Commander sur les théâtres extérieurs
p. 155-163
Texte intégral
1La déclaration de guerre de l’Autriche-Hongrie à la Serbie, le 28 juillet 1914, entraîne, par le jeu des alliances, de nombreux pays européens dans le conflit. Les belligérants ont rapidement la volonté de multiplier les fronts pour obliger leurs adversaires à éparpiller leurs troupes, afin de les épuiser. Un pays peut également être amené à sortir de son territoire pour soutenir un allié en difficulté. Par ailleurs, l’entrée en guerre d’un nouveau belligérant modifie, parfois considérablement, la balance des forces militaires, alors que la défection d’un coalisé du camp adverse peut transformer les conditions de la lutte. Tous ces facteurs expliquent l’ouverture de plusieurs fronts, tant en Europe que sur le continent africain et au Proche-Orient. Il est certain que les théâtres d’opérations extérieurs dans lesquels l’armée française est impliquée ne revêtent pas tous la même importance stratégique. Ils sont aussi liés à une volonté d’asseoir ou de maintenir l’influence française sur tel ou tel territoire, souvent en collaboration, voire en rivalité, avec la Grande-Bretagne.
Le front d’Orient
2Pour la France, le front d’Orient est le deuxième front en terme de contingent militaire mais aussi d’implication diplomatique et politique. La campagne d’Orient est engagée par la France et la Grande-Bretagne d’abord aux Dardanelles et sur la presqu’île de Gallipoli, puis en Macédoine grecque. L’expédition des Dardanelles est une idée spécifiquement anglaise qui résulte d’une stratégie de débordement maritime et d’une volonté de défendre le canal de Suez. Dirigée par les Britanniques, elle vise à exercer une menace directe sur Constantinople. L’opération navale débute le 19 février 1915 par le bombardement des forts turcs situés à l’entrée du détroit des Dardanelles. Mais la flotte alliée se trouve très vite bloquée dans le défilé, et, le 18 mars, la dernière tentative de forcement naval se solde même par de très lourdes pertes : sept cuirassés alliés sont mis hors de combat. Face à cet échec, le haut-commandement décide de lancer des troupes au sol et un corps expéditionnaire franco-britannique débarque sur la presqu’île de Gallipoli le 25 avril. Deux jours plus tard, un front continu de quatre à cinq kilomètres relie la baie de Morto au golfe de Saros. Dans l’impossibilité d’avancer, les troupes alliées se concentrent dans un petit secteur et creusent rapidement des tranchées. Pendant cinq mois, malgré une lutte acharnée et de nombreux renforts, elles ne peuvent progresser que de quelques centaines de mètres. À la fin de l’été 1915, la campagne des Dardanelles, sur laquelle les Alliés ont pourtant fondé beaucoup d’espoir, est un échec tragique. Sur un total de 79 000 français qui séjournent au Dardanelles, 27 000 d’entre eux sont tués ou blessés. Le désengagement progressif des troupes françaises des Dardanelles se fait entre les mois de septembre et de décembre 1915.

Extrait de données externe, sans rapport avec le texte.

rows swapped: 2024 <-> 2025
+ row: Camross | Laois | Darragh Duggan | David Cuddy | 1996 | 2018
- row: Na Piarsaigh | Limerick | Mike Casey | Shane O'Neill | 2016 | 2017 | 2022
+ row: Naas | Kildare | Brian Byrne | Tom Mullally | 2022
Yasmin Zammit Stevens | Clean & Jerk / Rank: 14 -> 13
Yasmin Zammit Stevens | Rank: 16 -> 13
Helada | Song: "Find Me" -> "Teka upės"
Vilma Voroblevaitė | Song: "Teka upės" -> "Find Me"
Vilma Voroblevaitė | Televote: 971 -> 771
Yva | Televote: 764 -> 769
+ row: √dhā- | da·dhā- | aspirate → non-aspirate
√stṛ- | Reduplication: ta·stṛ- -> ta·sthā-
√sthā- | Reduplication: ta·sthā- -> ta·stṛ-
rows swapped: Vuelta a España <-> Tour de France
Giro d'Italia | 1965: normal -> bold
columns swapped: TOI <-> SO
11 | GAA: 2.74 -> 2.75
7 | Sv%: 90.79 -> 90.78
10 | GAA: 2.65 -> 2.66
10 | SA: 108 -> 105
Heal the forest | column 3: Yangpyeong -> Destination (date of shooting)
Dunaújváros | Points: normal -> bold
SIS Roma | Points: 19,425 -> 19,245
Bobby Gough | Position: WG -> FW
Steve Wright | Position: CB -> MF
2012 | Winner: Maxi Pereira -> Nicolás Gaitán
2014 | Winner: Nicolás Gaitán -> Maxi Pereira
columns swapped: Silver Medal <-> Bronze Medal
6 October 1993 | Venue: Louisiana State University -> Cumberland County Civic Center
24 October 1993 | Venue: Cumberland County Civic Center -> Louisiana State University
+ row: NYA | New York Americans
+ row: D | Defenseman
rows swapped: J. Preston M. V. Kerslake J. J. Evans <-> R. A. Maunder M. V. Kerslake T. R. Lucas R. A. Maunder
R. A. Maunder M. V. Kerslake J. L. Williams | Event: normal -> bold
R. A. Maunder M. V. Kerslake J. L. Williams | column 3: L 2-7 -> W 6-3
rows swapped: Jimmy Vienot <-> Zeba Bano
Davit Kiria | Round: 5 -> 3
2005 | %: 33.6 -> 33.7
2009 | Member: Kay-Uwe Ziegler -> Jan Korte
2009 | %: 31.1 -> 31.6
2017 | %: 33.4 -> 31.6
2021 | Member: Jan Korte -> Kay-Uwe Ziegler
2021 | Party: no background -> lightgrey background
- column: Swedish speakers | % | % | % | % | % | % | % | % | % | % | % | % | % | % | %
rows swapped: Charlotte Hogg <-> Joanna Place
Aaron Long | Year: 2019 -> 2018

3L’entrée en guerre de la Bulgarie aux côtés des Allemands, le 25 septembre 1915, entraîne l’organisation d’une nouvelle expédition, à Salonique, pour tenter d’assurer la suprématie des Alliés dans les Balkans. Le 3 octobre, une armée d’Orient est créée sous les ordres du général Sarrail, avec une division française repliée des Dardanelles et deux autres envoyées de France. Renforcée progressivement par des troupes françaises (210 000 hommes en septembre 1918), anglaises, serbes, russes, italiennes, albanaises puis grecques, cette petite armée se transforme, tout au long du conflit, en un groupe d’armées alliées qui constitue pour l’adversaire une menace croissante. Au sein de cette armée d’Orient plurinationale, l’armée française d’Orient conserve jusqu’à la fin de la guerre une prépondérance certaine, tant au niveau politique que militaire. La France envoie les effectifs les plus considérables et insiste, face aux hésitations britanniques, pour maintenir une présence dans les Balkans. Par ailleurs, la direction générale des opérations est toujours assurée par des généraux français, qui servent ainsi de lien, mais aussi de « tampon », entre les troupes des différents pays.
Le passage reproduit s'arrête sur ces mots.